Feature by Mystic Mark | 01 Sep 2014

ARIES
After tasting your sperm the witch doctor concedes that you probably have a low sperm count. His prescription is to sleep with a decorative pejazzle of carnelian and chrysoprase crystals over your sac. Due to the healing potency of the crystals, by dawn wild bunches of new balls have grown like grapes all over your groin. With a sperm count that’s out of control, desperately you dig through layer upon layer of excess new ball to find the crystals as the rest of your body sinks beneath a clammy grave of gland.

TAURUS
Your DNA sequence is absolutely riddled with typos.

GEMINI
If you want a vision of the future, imagine an arse shitting on a human face – forever.

CANCER
The worst part of going to the dentist is the bit when your owner crams you in the cat basket.

LEO
You wouldn’t be caught dead fucking a necrophiliac.

VIRGO
This month you finally begin following through at work on all your tasks, goals and farts.

LIBRA
As the great philosopher Kanye West said, that which does not kill us makes us stronger.

SCORPIO
After a brutal assault on Sagittarian spaceports, asteroid mining facilities and planetary destructo-rays, triumphant Scorpio forces finally crush the barbaric regime and take control of the Sagittarian system. As marine-bots clack their claws against the docking bay of Orbital Space Command HQ, via hologram the segment-bodied Scorpion commander urges the remaining population to save themselves by swearing an oath of obedience to Krarlak, Destroyer of Moons.

NEW SCORPIO
This month evil Scorpio forces invade your star sign, putting your beloved Sagittarian Space Emperor to the laser guillotine and enslaving your sign under the iron fist of Krarlak for all eternity. Billions of Sagittarian refugees stream into space or are turned into glue by the merciless occupiers.

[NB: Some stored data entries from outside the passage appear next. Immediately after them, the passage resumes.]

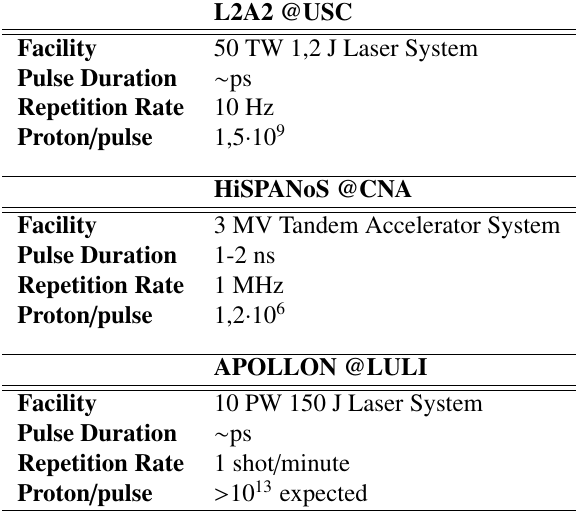
Table 1. Summary of the characteristics of the facilities for the first stage of the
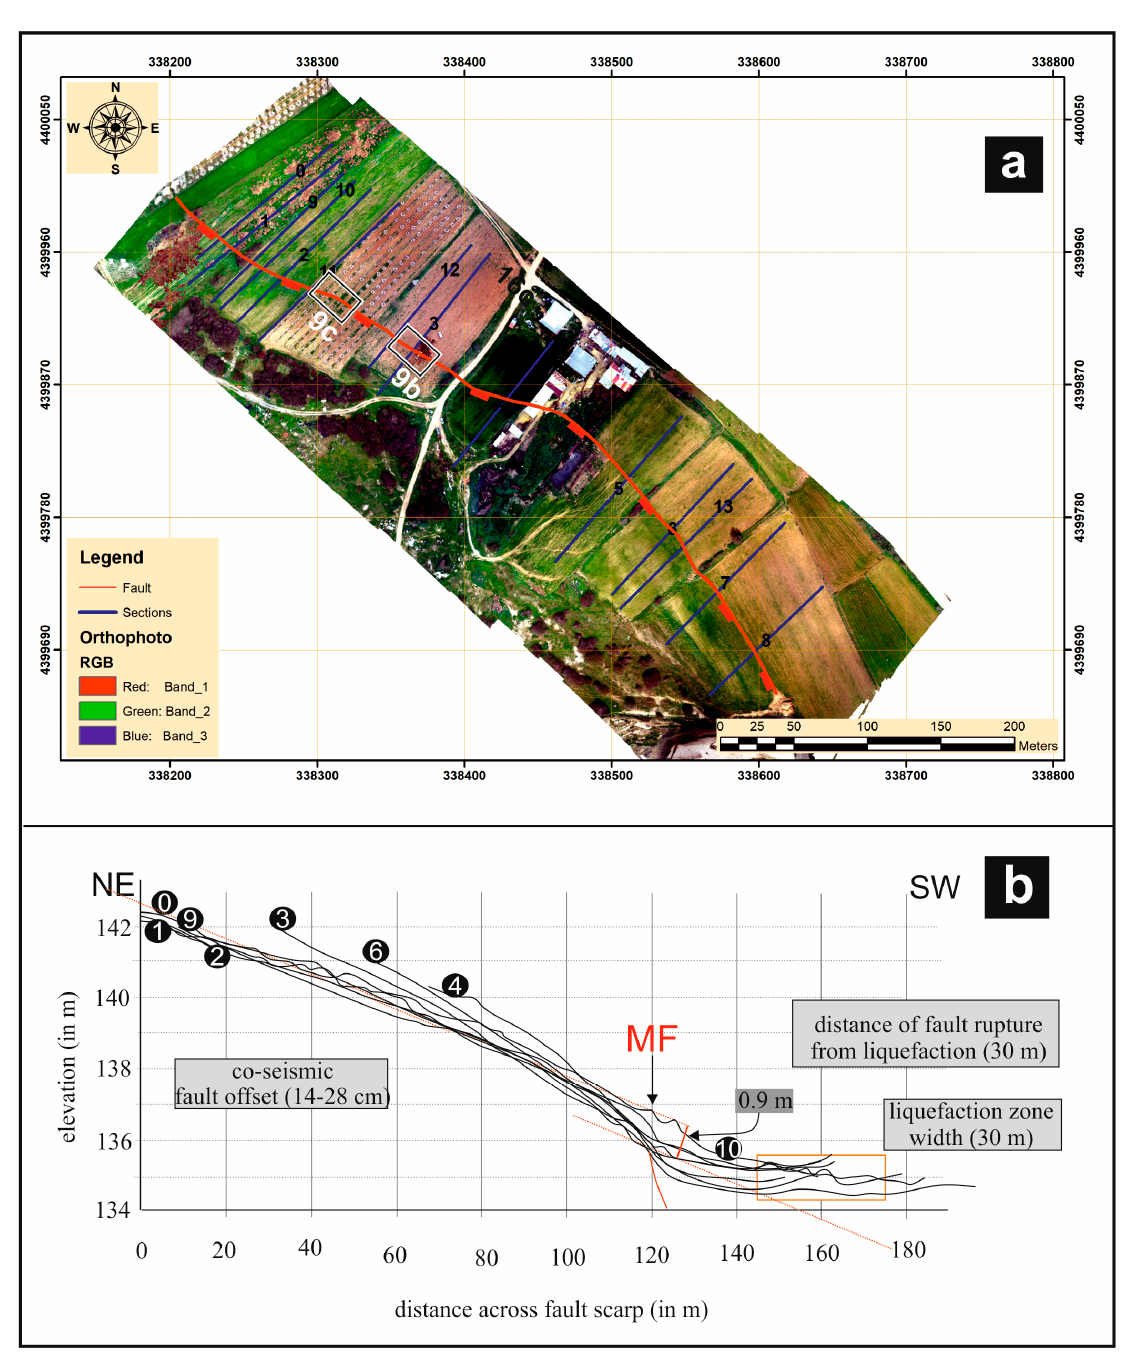
Figure 10. ( a ) Orthomosaic showing location of 13 profiles across the Mesochori (MF) scarp. Red line shows coseismic rupture. ( b ) Fault scarp topographic profiles across MF rupture. Considering its parallelism and its proximity (less than 2 km) with the Vlachogianni Fault and its antithetic behavior, the MF represents a secondary tectonic structure, likely with an accommodation role relative to the north-dipping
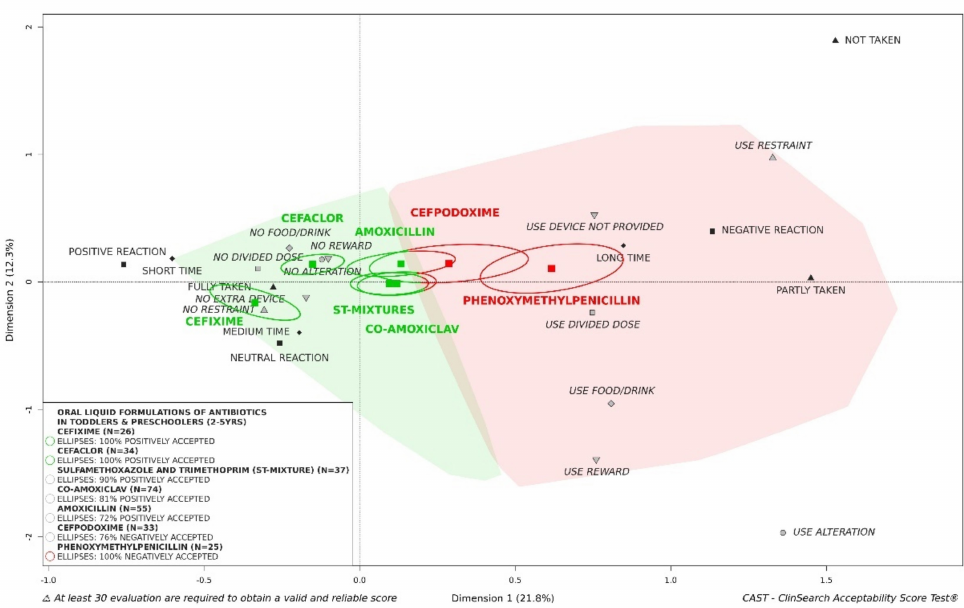
Figure 9. Acceptability of oral liquid formulations of antibiotics in toddlers and preschoolers depend- ing on active pharmaceutical ingredient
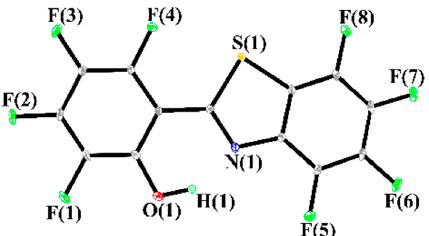
Figure 2. Molecular structure of independent molecules of H(SON F ) (thermal ellipsoids are drawn at 30% probability).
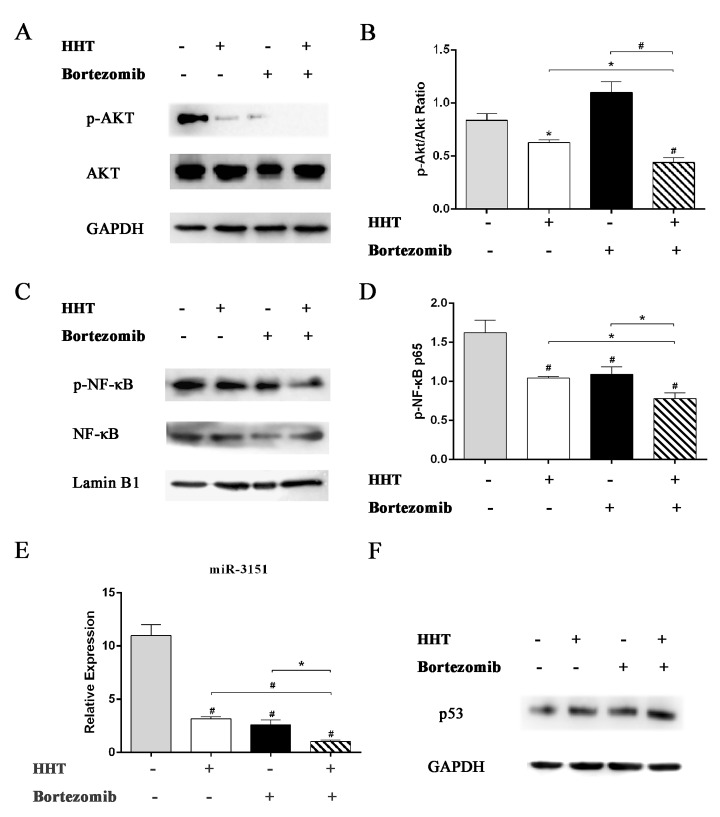
Effects of HHT or Bortezomib on Akt and NF-κB signaling pathway.Western blot analyses of p-Akt, Akt (A and B), p-NF-κB, NF-κB (C and D) and p53 (F) protein expression in SKM-1 cells exposed to 11.55 nM HHT or 1.12 nM Bortezomib for 72 h. (E) Real-time PCR detection of miR-3151 expression level in SKM-1 cells exposed to 11.55 nM HHT or 1.12 nM Bortezomib for 6 h. *P < 0.05, #P < 0.01 vs untreated control.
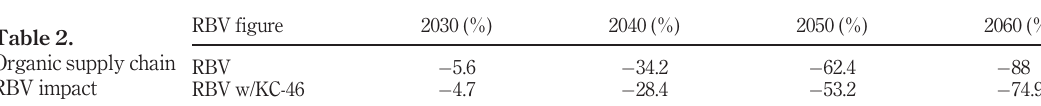
Table 1. Independent RBV factors impact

Next month your sign will be assimilated completely, so please check the bumper two-part Scorpio horoscope. Hail Krarlak!

CAPRICORN
This month someone steals most of your car.

AQUARIUS
The worst things in life are also free.

PISCES
As a Christian and a Daily Mail reader, you’re furious about the shocking number of foreigners St. Peter allows through Heaven’s 'open gate' every year. To counter, in September you commence an intensive anti-missionary campaign to the developing world to try and cunningly convert people away from your faith.